At the start of the week, the European natural gas market sent a new warning signal – prices once again crossed the threshold of 50 euros per megawatt-hour. The fuel shortage in underground gas storage facilities is deepening, reviving fears that Europe may enter the next winter with insufficiently filled reserves.
The benchmark "Dutch TTF" index, which serves as the primary price reference for gas trading in the EU, climbed above €50/MWh amidst persistent supply disruptions linked to the ongoing conflict in the Persian Gulf. According to data from the AGSI platform at Gas Infrastructure Europe, as of mid-May, European storage facilities are only about 36% full – significantly lower than the approximately 44% for the same period last year.
Interrupting supplies and a fragile balance
Analysts at ING recently warned that the gas market "is seriously underestimating the scale of supply disruptions." By their assessment, the available "buffer" to absorb additional shocks is much smaller than in previous years, making prices highly sensitive to any new negative news.

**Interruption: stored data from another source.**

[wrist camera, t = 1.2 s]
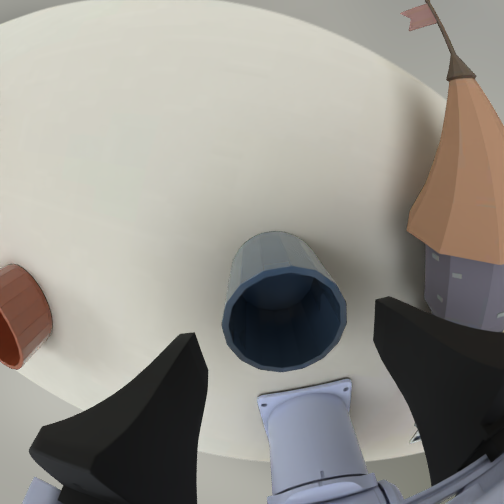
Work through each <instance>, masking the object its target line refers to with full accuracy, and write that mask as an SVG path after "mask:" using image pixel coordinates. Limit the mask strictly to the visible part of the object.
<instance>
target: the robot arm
mask: <svg viewBox="0 0 504 504" xmlns="http://www.w3.org/2000/svg"><path fill="white" fill-rule="evenodd" d="M373 341H374V343H375V346H376V348H377V351H378V353H379V355H380V357H381V360H382V361H383V363H384V365H385V366H386V368H387V370H388V371H389V373H390V374H391V376H392V378H393V379H394V381H395V383H396V384H397V386H398V388H399V389H400V391H401V393H402V394H403V396H404V398H405V400H406V402H407V404H408V406H409V408H410V410H411V413H412V415H413V418H414V420H415V423H416V426H417V429H418V432H419V434H420V437H421V440H422V444H423V447H424V451H425V455H426V458H427V463H428V468H429V473H430V478H431V485H432V487H430V488H428V489H426V490H424V491H422V492H420V493H418V494H416V495H413V496H411V497H409V498H407V499H403V496H402V494H401V492H400V491H399V489H398V488H397V486H395V484H393V483H390V482H388V481H387V480H381V481H378V482H377V480H376V477H375V474H374V473H370V474H369V473H368V470H367V467H366V464H365V461H364V458H363V455H362V452H361V449H360V446H359V443H358V440H357V437H356V434H355V431H354V428H353V425H352V422H351V419H350V416H349V410H350V401H351V389H352V382H351V380H350V379H343V380H339V381H335V382H331V383H326V384H322V385H317V386H313V387H308V388H302V389H297V390H292V391H286V392H280V393H273V394H266V395H261V396H259V397H258V398H257V403H258V406H259V410H260V413H261V417H262V420H263V424H264V427H265V430H266V434H267V437H268V440H269V447H270V462H271V475H272V476H271V477H272V493H273V496H268V497H267V504H440V503H441V502H443V501H445V500H446V499H449V498H450V497H452V496H454V495H455V494H456V496H455V497H454V498H453V499H451V500H450V501H449V502H447V503H445V504H504V333H502V332H493V331H487V330H481V329H476V328H472V327H468V326H464V325H460V324H457V323H454V322H451V321H448V320H445V319H442V318H440V317H437V316H435V315H432V314H430V313H427V312H425V311H423V310H420V309H418V308H416V307H413V306H411V305H409V304H407V303H404V302H402V301H400V300H397V299H395V298H392V297H389V296H388V297H384V298H381V299H377V300H375V322H374V337H373ZM207 389H208V368H207V366H206V363H205V360H204V357H203V355H202V352H201V349H200V346H199V344H198V341H197V338H196V335H195V332H194V333H185V334H180V335H179V336H177V337H176V338H175V339H174V340H173V341H172V342H171V343H170V344H169V345H168V346H167V347H166V348H165V350H164V351H163V352H162V353H161V354H160V355H159V356H158V357H157V358H156V359H155V360H154V361H153V362H152V363H151V364H150V365H149V366H147V367H146V368H145V369H144V370H143V371H142V372H141V373H140V374H139V375H138V376H136V377H135V378H134V379H133V380H132V381H131V382H129V383H128V384H127V385H126V386H124V387H123V388H122V389H120V390H119V391H117V392H116V393H115V394H113V395H112V396H110V397H108V398H107V399H105V400H104V401H102V402H100V403H98V404H97V405H95V406H93V407H92V408H90V409H88V410H86V411H84V412H82V413H79V414H77V415H75V416H73V417H70V418H67V419H65V420H62V421H59V422H56V423H53V424H49V425H46V426H43V427H42V428H41V429H40V431H39V433H38V435H37V436H36V438H35V440H34V442H33V444H32V446H31V447H30V449H29V453H30V455H31V457H32V458H33V459H34V460H35V462H36V463H37V464H38V465H40V466H41V467H42V468H43V469H44V470H46V472H48V473H49V474H50V475H51V476H52V477H54V478H55V479H56V480H58V481H59V482H60V483H61V484H63V488H62V490H60V489H58V488H56V487H54V486H52V485H51V484H49V483H47V482H45V481H43V480H41V479H39V478H37V477H34V478H33V480H32V482H31V484H30V487H29V489H28V491H27V493H26V496H25V498H24V500H23V502H22V504H197V487H196V472H197V470H196V469H197V448H198V439H199V432H200V427H201V422H202V417H203V412H204V407H205V401H206V396H207ZM263 403H265V404H263Z"/></svg>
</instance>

The Dutch financial institution also draws attention to another factor: when Asian buyers resume actively filling their LNG reserves, they will become direct competitors to European companies in the spot markets. This direct overlapping of demand could easily push prices beyond the current "moderate" range.
The root of the current crisis lies in the practical blockage of the Strait of Hormuz at the height of the confrontation between the US and Iran at the beginning of the year – a move that effectively halted a key artery for Qatari LNG headed to European terminals. Although a later truce brought short-term relief, experts from "Wood Mackenzie" warned that restoring full volumes from the Middle East will take several months. Meanwhile, "Bank of America" has revised its 2026 TTF forecast upward to €55/MWh, citing lower supplies from Qatar and unusually low levels in European storage facilities.

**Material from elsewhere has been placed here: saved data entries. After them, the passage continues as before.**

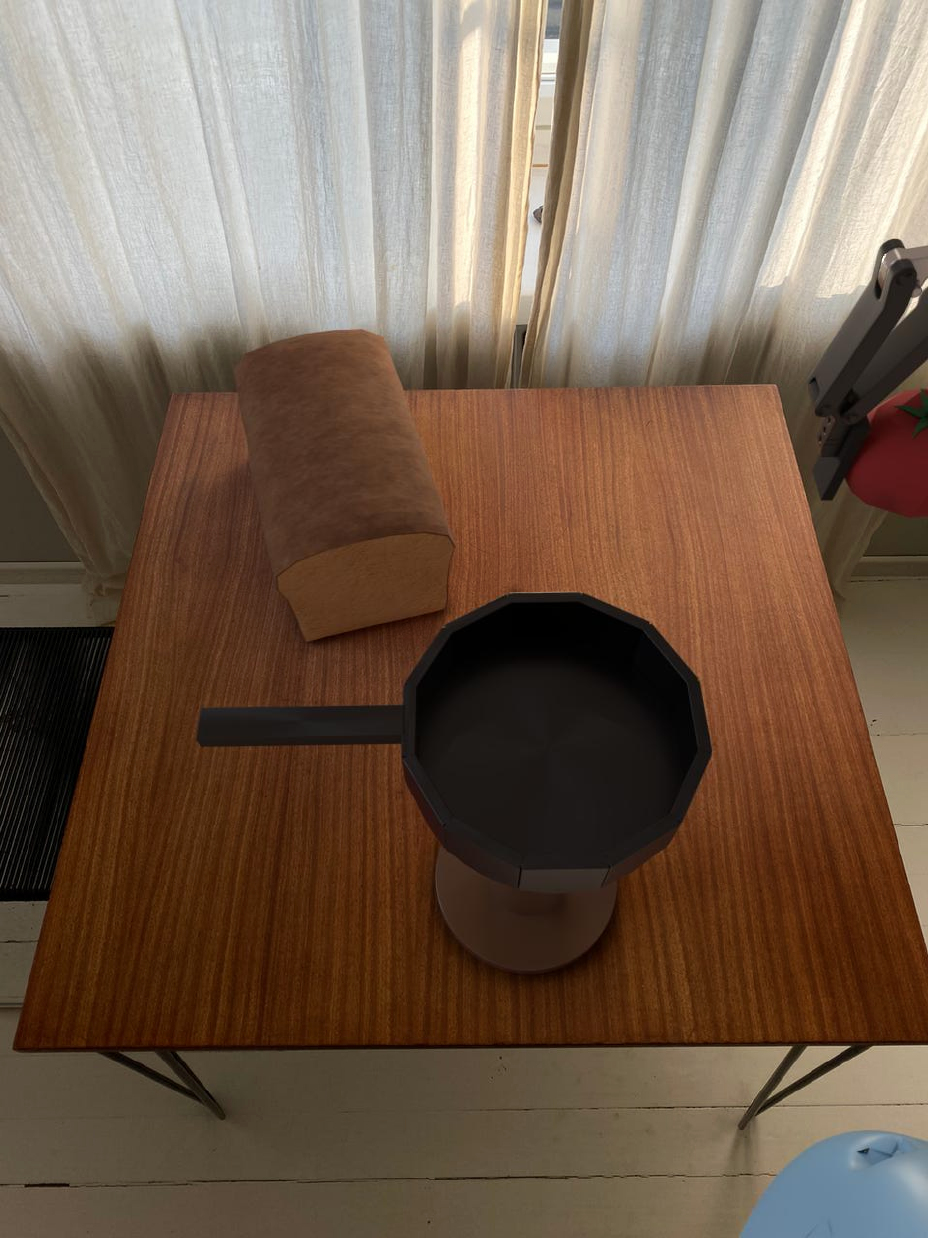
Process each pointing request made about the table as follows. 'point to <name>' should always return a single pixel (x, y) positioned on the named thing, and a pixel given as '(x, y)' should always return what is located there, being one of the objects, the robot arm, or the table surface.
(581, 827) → the pan
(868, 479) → the tomato
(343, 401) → the bread
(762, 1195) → the robot arm
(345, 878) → the table surface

Ambitious storage-filling targets under pressure
The European Union Agency for the Cooperation of Energy Regulators (ACER) warned in its May monitoring report that reaching the mandatory 90% filling level for gas storage before winter could prove to be an extremely expensive exercise given current competition for LNG in global markets.

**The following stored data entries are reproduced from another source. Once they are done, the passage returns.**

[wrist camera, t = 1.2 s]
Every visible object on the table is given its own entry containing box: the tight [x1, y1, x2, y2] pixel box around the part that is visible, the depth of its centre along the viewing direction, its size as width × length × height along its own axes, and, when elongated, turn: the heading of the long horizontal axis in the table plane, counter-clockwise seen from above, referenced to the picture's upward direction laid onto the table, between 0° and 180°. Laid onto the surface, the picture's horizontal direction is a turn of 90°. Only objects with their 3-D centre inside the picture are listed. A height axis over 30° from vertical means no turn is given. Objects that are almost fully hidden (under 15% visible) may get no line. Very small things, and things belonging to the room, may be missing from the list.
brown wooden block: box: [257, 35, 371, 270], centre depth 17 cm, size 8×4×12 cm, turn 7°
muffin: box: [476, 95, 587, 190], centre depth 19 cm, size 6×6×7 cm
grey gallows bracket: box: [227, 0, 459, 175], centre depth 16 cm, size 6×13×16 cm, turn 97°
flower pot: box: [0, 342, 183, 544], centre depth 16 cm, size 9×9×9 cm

The "Reuters" agency calculates that in order to reach the 90% reserve threshold, the European Union must increase imports of liquefied natural gas by about 13% compared to 2025. This means an even more intense battle for available cargoes with Asian buyers and likely additional price pressure.
In response to these risks, the European Commission signaled readiness for a more flexible approach, proposing that member states consider the possibility of lowering the target indicator to 80%. The "Gas Coordination Group" assesses this level as sufficient to guarantee secure supplies during the winter. Nevertheless, as of April 1, storage facilities were only 28% full – the lowest value for this stage of the injection period in more than a decade and a half.
The exposed weakness of the post-Russian strategy
The current gas stress test clearly demonstrates one of the major gaps in Europe's new energy architecture since 2022. The decision to replace Russian pipeline gas with globally traded LNG brought a diversification of suppliers, but also a new type of dependency – on bottlenecks in the supply chain and on geopolitically sensitive routes.
The European Commission has already acknowledged that high energy costs will remain part of reality for at least several more months, regardless of how diplomatic efforts in the Middle East unfold. This means continued pressure on industry, households, and the competitiveness of the European economy.
With gas injection rates only slightly exceeding the average for the last five years, and against the backdrop of intensifying global competition for LNG cargoes, the coming months will be – in the words of analysts from "Investing.com" – a true "endurance test" for the European energy system and its ability to adapt to the new, more uncertain normality.